Opinião

A "volta à vida" do artigo 309 por força da decadência do artigo 303, ambos do CTB

Autor

  • Paulo Roberto Santos Romero

    é promotor de Justiça titular do Jecrim de Belo Horizonte (MG) mestre e doutorando em Direito Penal Contemporâneo pela Universidade Federal de Minas Gerais ex-conselheiro do Conselho de Criminologia e de Política Criminal da Secretaria de Estado de Defesa Social do Estado de Minas Gerais.

13 de janeiro de 2023, 6h13

1. Introdução e interposição do problema
Nos casos em que um condutor inabilitado lesiona, no trânsito, uma vítima que não representa em seu desfavor, surge uma pergunta: inviável o processamento do delito de lesões corporais culposas qualificadas, o crime de direção inabilitada, descartado em razão do conflito aparente de leis penais, deve "voltar à vida"? Para tentar solucionar o impasse hermenêutico, primeiro apresentarei seus delineamentos normativos, depois trarei a notícia da regra conhecida por "Wielderaufleben” para, em seguida, justificar e, finalmente, propor a solução dogmática inerente ao problema.

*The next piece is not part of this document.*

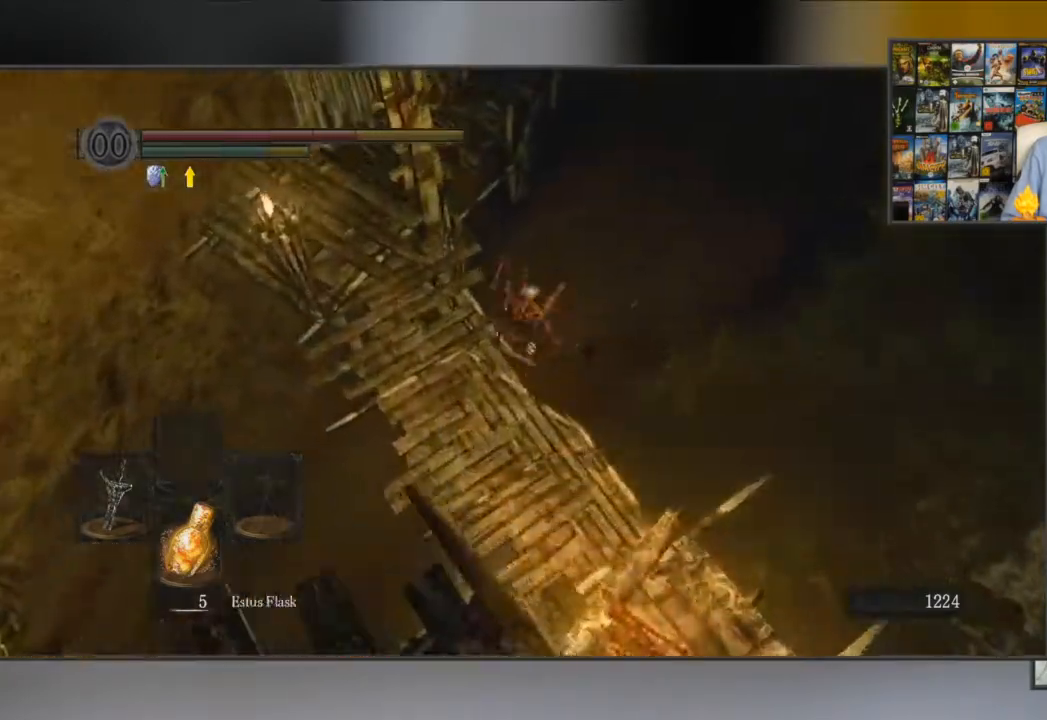
{"buttons": [], "left_stick": "up", "right_stick": "center", "events": [[17, "B", "down"], [67, "B", "up"], [117, "B", "down"], [150, "B", "up"], [183, "B", "down"], [250, "B", "up"], [317, "B", "down"], [350, "B", "up"]]}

A Lei nº 9.503, de 23 de setembro de 1997 (que "institui o Código de Trânsito Brasileiro" — doravante CTB) suscita várias controvérsias na práxis judiciária. Uma delas, irresolvida, versa sobre o concurso de leis penais [1] envolvendo a sobreposição do artigo 303, § 1º, c.c. o artigo 302, § 1º, inciso I (lesões corporais culposas praticadas, em via pública, por condutor de veículo automotor inabilitado), em detrimento do artigo 309 (condução inabilitada, com perigo de dano). É que as disposições que consubstanciam o primeiro delito exigem — para seu processamento criminal e por força do artigo 88 da Lei nº 9.099, de 26 de setembro de 1995— a representação do ofendido (ou de quem possa substitui-lo), observado o prazo decadencial, nos termos do artigo 291, § 1º, do CTB.

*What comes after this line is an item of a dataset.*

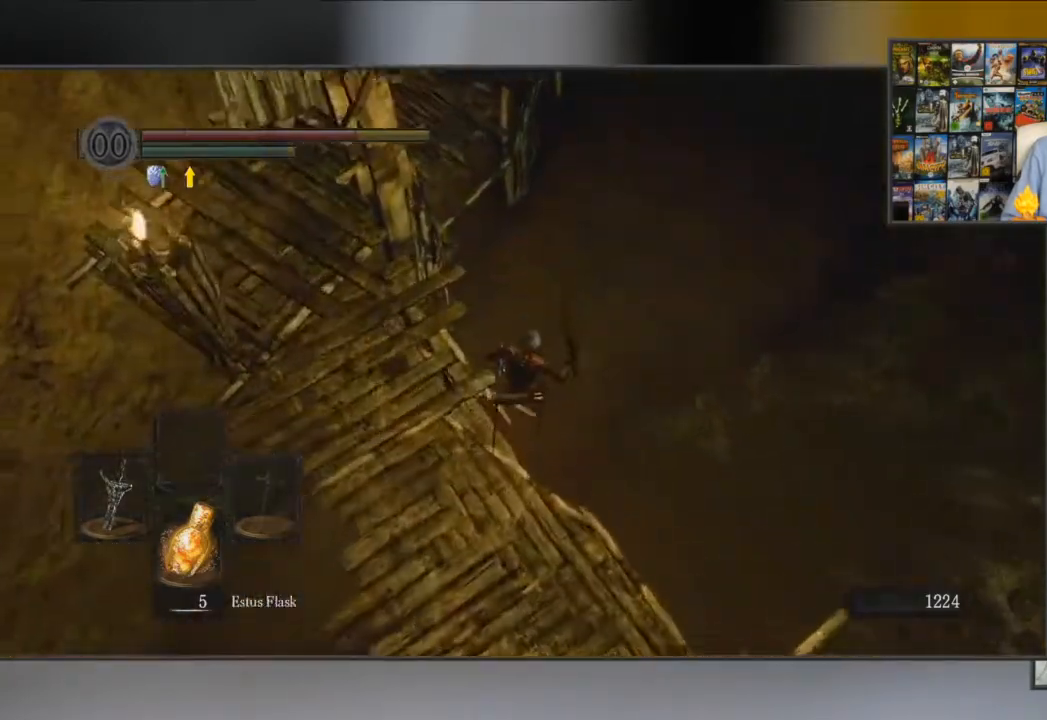
{"buttons": ["B"], "left_stick": "up", "right_stick": "center", "events": [[50, "B", "down"], [84, "B", "up"], [151, "B", "down"], [184, "B", "up"], [251, "B", "down"], [317, "B", "up"], [384, "B", "down"], [417, "B", "up"], [484, "B", "down"]]}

Vide este exemplo: motorista inabilitado, embora transitando em velocidade compatível à máxima permitida para a via em 50 km/h, em ofensa à segurança das relações viárias, por pura imperícia, perde o controle de seu veículo e atropela um ciclista, seu amigo de infância, causando-lhe lesões corporais. Em nome da antiga amizade, o ofendido decide não processar o condutor do automóvel que, no acidente, fraturou-lhe um dos braços. A pergunta é: "desde que a vítima não oferte representação a tempo e modo em desfavor do agente inabilitado que lhe causou lesões corporais culposas qualificadas, todo fato restará impune, ou deverá ele responder, ao menos, pelo delito de direção inabilitada, cuja ação penal, com natureza pública incondicionada, tramita perante o Juizados Especiais Criminais?"

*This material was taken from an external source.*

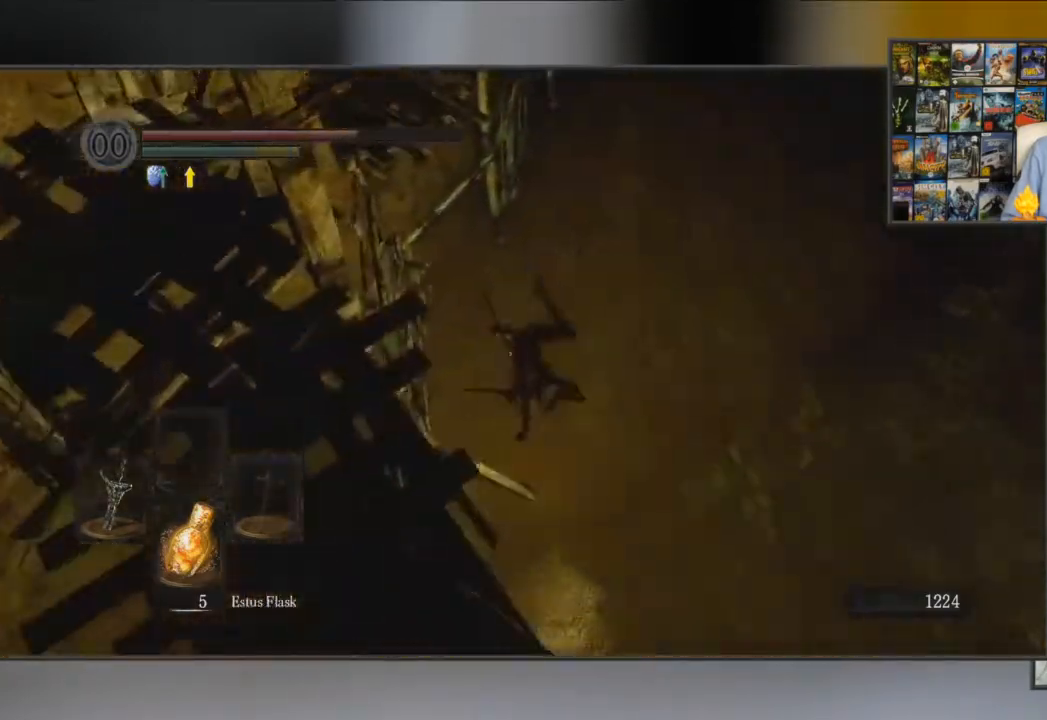
{"buttons": [], "left_stick": "up", "right_stick": "center", "events": [[50, "B", "up"], [250, "B", "down"], [317, "B", "up"], [417, "B", "down"], [484, "B", "up"]]}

O gargalo está em que a resposta à indagação não é apodítica, considerando-se o arsenal dogmático regulador das relações determinantes e de suas respectivas regras de solução do concurso de leis penais. Com efeito, se, por um lado, a determinação da norma prevalente naquele complexo normativo não gera qualquer dificuldade (a ser resolvida pelos critérios norteadores das relações de especialidade entre leis penais [2], com descarte do artigo 309 em contrapartida à eficácia do artigo 303, § 1º c.c. artigo 302, § 1º, inciso I, todos do CTB), por outro lado, a falta de condição de procedibilidade, pela ausência de representação, gera embaraços que apenas podem ser equacionados à luz da "Wielderaufleben", manejado na penalística alemã.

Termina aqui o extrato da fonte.